» **Collected data**
====================

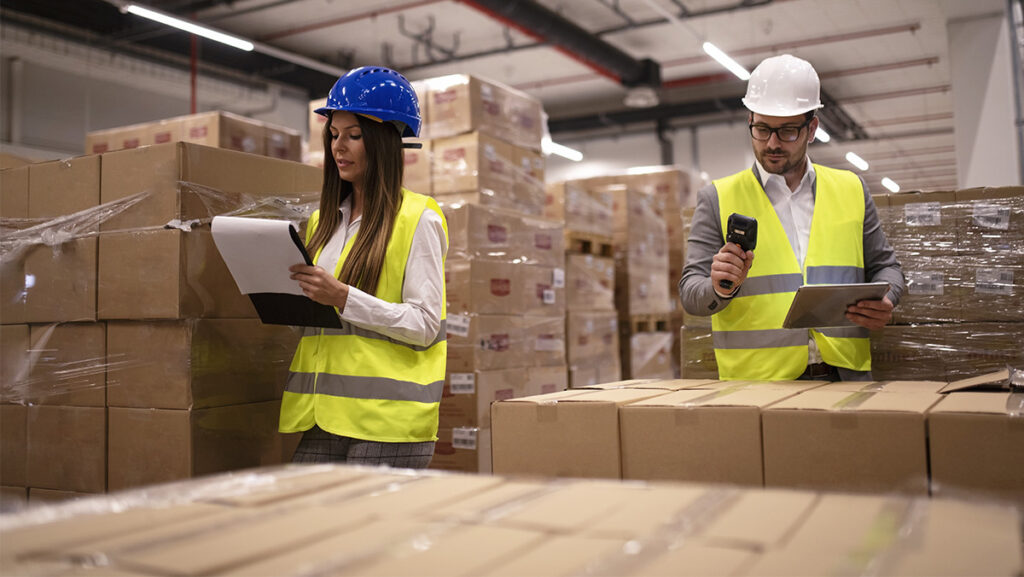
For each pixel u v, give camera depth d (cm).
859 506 79
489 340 362
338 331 191
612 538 71
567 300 469
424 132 392
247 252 175
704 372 234
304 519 80
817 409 138
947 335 218
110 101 902
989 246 218
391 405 185
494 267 370
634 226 575
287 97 1115
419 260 190
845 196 216
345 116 192
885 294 191
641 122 1259
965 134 761
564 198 477
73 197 222
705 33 985
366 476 101
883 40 991
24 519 82
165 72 945
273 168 230
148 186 209
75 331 221
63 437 222
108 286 213
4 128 800
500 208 384
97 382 217
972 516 75
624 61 1006
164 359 206
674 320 679
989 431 127
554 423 155
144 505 87
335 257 197
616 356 524
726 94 1209
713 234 222
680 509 80
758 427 141
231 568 65
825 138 1120
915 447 131
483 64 1092
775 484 139
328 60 1072
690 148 1290
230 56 995
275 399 227
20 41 805
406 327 181
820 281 210
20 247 230
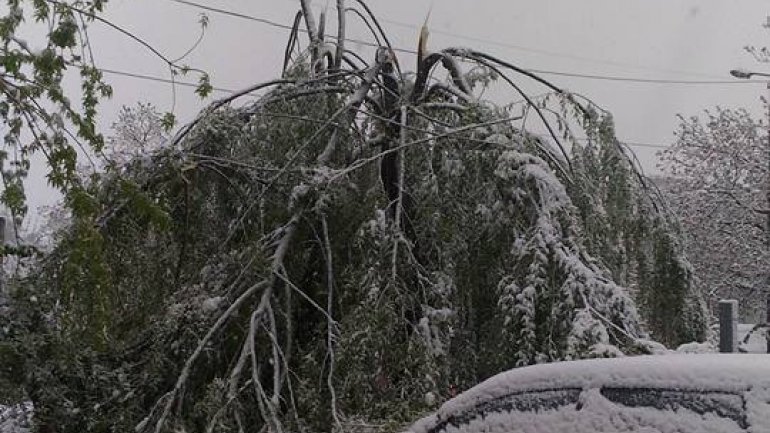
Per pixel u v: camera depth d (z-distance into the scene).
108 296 7.34
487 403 4.20
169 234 8.80
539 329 8.11
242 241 8.87
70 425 7.75
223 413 7.09
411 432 4.71
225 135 9.20
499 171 8.66
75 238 6.96
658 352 7.43
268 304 7.98
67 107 6.67
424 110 10.12
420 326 8.14
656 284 9.91
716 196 21.77
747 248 21.14
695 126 22.05
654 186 10.46
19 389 7.42
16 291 7.68
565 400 3.76
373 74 9.98
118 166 8.14
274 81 9.89
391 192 9.46
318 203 8.43
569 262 7.99
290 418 7.43
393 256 8.10
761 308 22.30
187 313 7.91
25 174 6.81
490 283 8.91
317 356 8.28
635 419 3.41
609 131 9.70
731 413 3.13
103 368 7.84
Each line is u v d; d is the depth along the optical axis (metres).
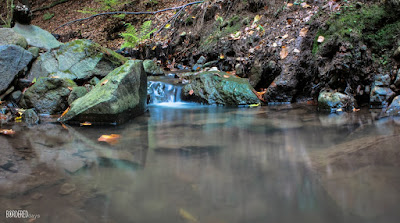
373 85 4.25
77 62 5.92
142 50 10.70
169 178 1.99
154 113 4.90
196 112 4.84
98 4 15.27
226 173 2.04
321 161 2.16
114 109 3.99
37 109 5.00
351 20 4.67
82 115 4.11
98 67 6.03
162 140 3.06
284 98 5.28
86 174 2.11
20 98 5.21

====================

» **Exercise details**
What you return must match the lines above from the one with "75 238 6.96" through the one with "86 174 2.11" exactly, with both ends included and the pictures excluded.

» **Written reply**
75 238 6.96
658 352 7.43
268 304 7.98
67 107 6.67
424 110 10.12
420 326 8.14
656 284 9.91
716 196 21.77
747 248 21.14
695 126 22.05
654 186 10.46
19 389 7.42
16 291 7.68
565 400 3.76
373 74 9.98
118 166 8.14
274 81 9.89
391 192 9.46
318 203 8.43
569 262 7.99
290 418 7.43
393 256 8.10
761 308 22.30
187 313 7.91
25 174 6.81
490 283 8.91
317 356 8.28
635 419 3.41
609 131 9.70
731 413 3.13
103 368 7.84
Each line is u v d; d is the depth along the optical axis (metres).
373 85 4.25
77 62 5.92
142 50 10.70
169 178 1.99
154 113 4.90
196 112 4.84
98 4 15.27
226 173 2.04
321 161 2.16
114 109 3.99
37 109 5.00
351 20 4.67
82 115 4.11
98 67 6.03
162 140 3.06
284 98 5.28
86 174 2.11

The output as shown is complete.